The dot product is one of the simplest ways to measure how two vectors are related. It’s a basic mathematical operation that multiplies two vectors together to give a single number, So when working with text embeddings, the dot product tells us how much two sentences “point” in the same direction.

  • If the two vectors point the same way, the dot product is large and positive.
  • If they are unrelated, the dot product is small.
  • If they point in opposite directions, the dot product is negative.

The dot product is not normalized — so its value can be any real number, depending on the size (magnitude) of the vectors. (This is different from cosine similarity, which is always between [-1,1])

import numpy as np

# Example vectors
A = [1, 2]
B = [2, 3]

# Manual calculation
dot_manual = A[0]*B[0] + A[1]*B[1]
print(f"Manual Dot Product: {dot_manual}")

# Using numpy
dot_np = np.dot(A, B)
print(f"Numpy Dot Product: {dot_np}")

#Result = 8

Since our dot product is positive and fairly large, it tells us that the two vectors (and thus the two sentences they represent) are similar.

NOTE: Dot product is fast to compute and very efficient, which is why it’s often used inside models like attention mechanisms.

3 Euclidean Distance

Another popular way to measure similarity (or rather, dissimilarity) between two vectors is the Euclidean distance, It measures the length of a line segment connecting these two points.

Unlike cosine similarity or dot product, Euclidean distance always measures how far apart vectors are so smaller distance means more similarity, and larger distance means less similarity.

import numpy as np

# Example vectors
A = [1, 2]
B = [4, 6]

# Manual calculation
diff_x = A[0] - B[0]
diff_y = A[1] - B[1]
euclidean_manual = np.sqrt(diff_x**2 + diff_y**2)
print(f"Manual Euclidean Distance: {euclidean_manual}")

# Using numpy
euclidean_np = np.linalg.norm(np.array(A) - np.array(B))
print(f"Numpy Euclidean Distance: {euclidean_np}")

# Result = 5.0

Euclidean distance is simple and easy to understand, But when we move into very high-dimensional spaces (like 768 dimensions in sentence embeddings), it doesn’t work as well. In such spaces, distances between points start to feel very similar — this is called the curse of dimensionality. That’s why in NLP tasks, we often prefer cosine similarity instead.

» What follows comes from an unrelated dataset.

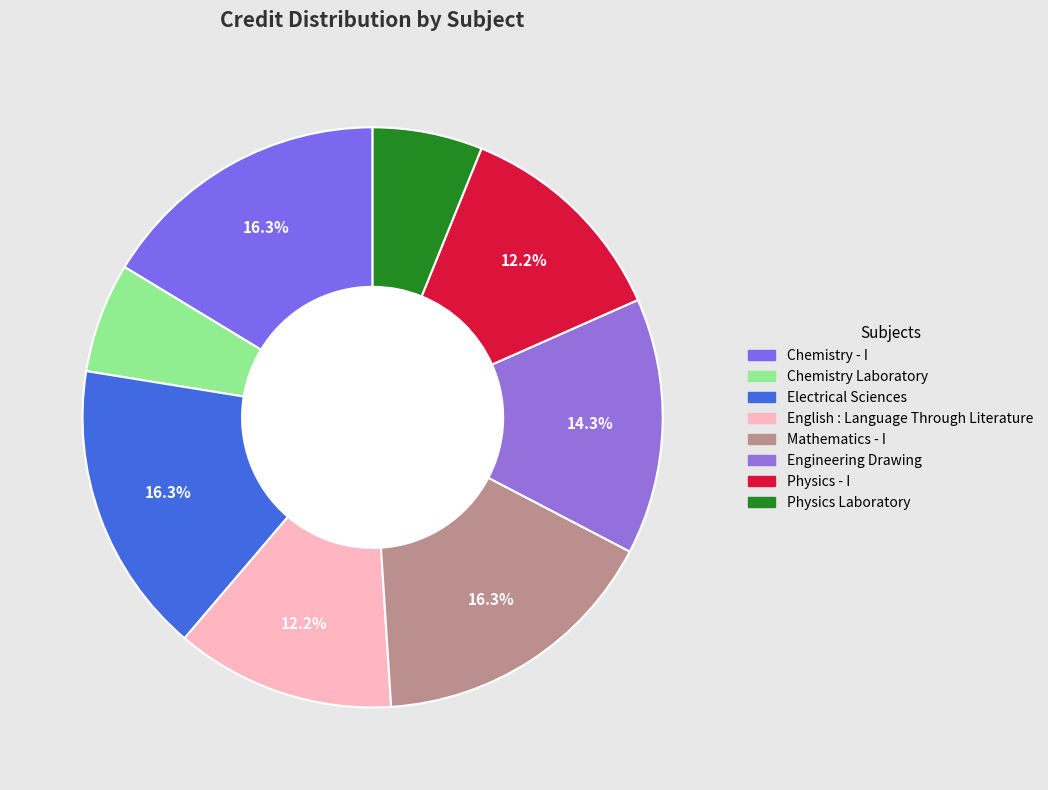

Do Engineering Drawing and Chemistry Laboratory together represent more than half of the pie?

No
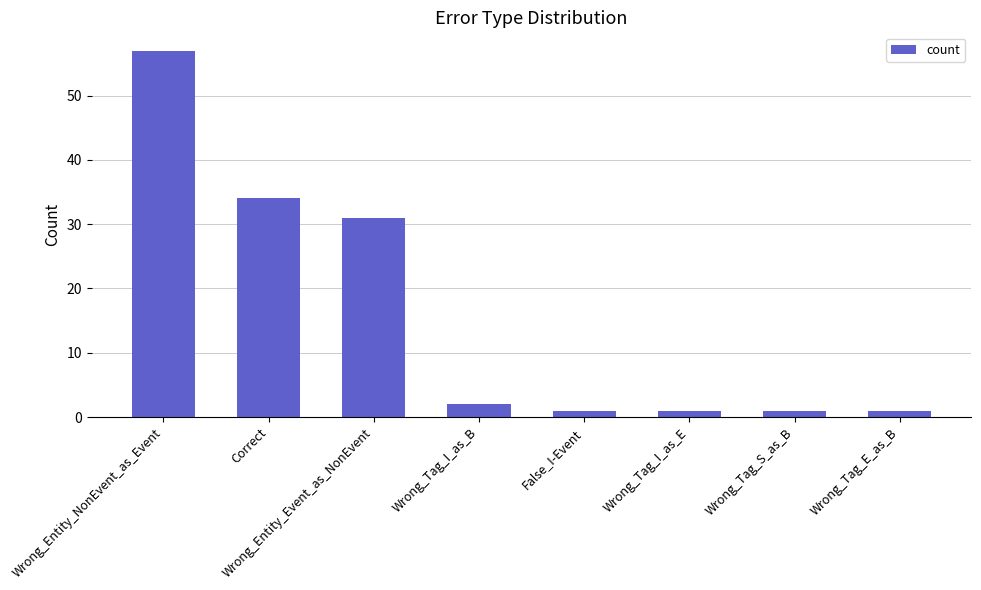

At which label does the data first exceed 2?

Wrong_Entity_NonEvent_as_Event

Choosing the Right Similarity Metric

Picking the right similarity metric is crucial for getting the best results from your embeddings. The general rule is simple: use the same type of metric that was used when training your embedding model.

For example:

  • If your model (like all-MiniLM-L6-v2) was trained with cosine similarity, you should also use cosine similarity in your system.
  • If the model was trained with Euclidean distance, you should stick with Euclidean distance when comparing vectors.

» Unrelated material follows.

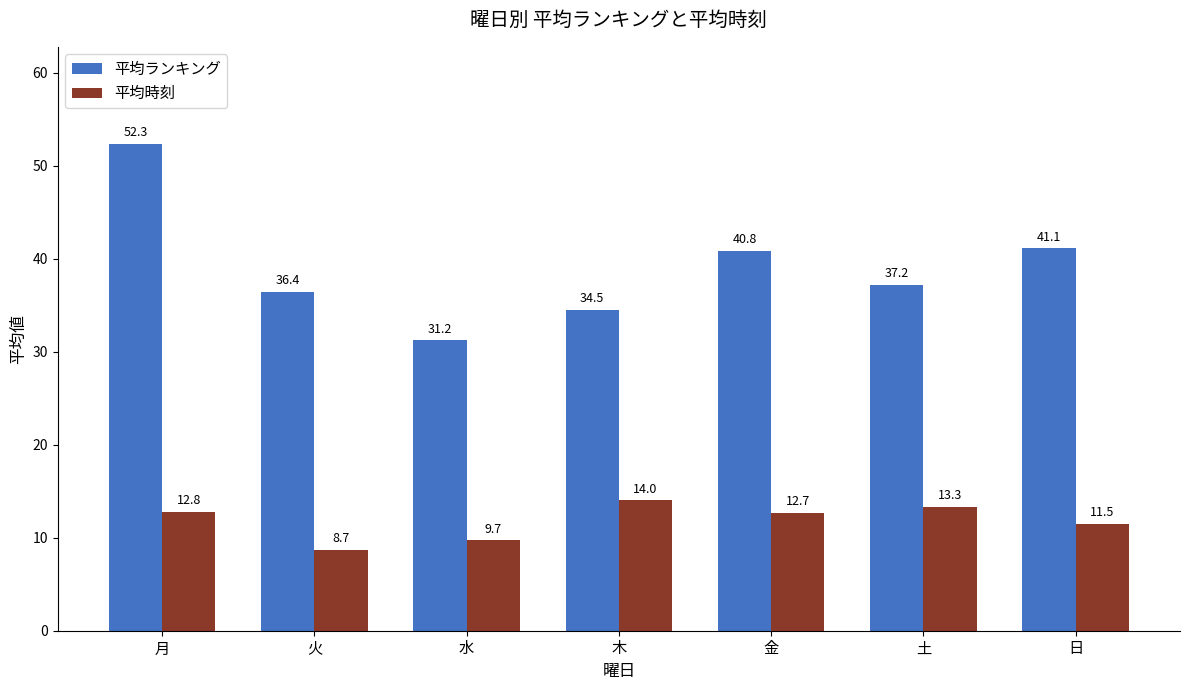

What is the minimum value for 平均時刻?

8.7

Using the same metric ensures that the structure and relationships captured during training are preserved during retrieval or analysis.

Conclusion

In this article, we explored how vector search improves retrieval by comparing embeddings using similarity measures like cosine similarity, dot product, and Euclidean distance. We also discussed how choosing the right embedding model and metric is critical for optimizing RAG systems. Understanding these fundamentals is key to building more accurate and intelligent retrieval pipelines.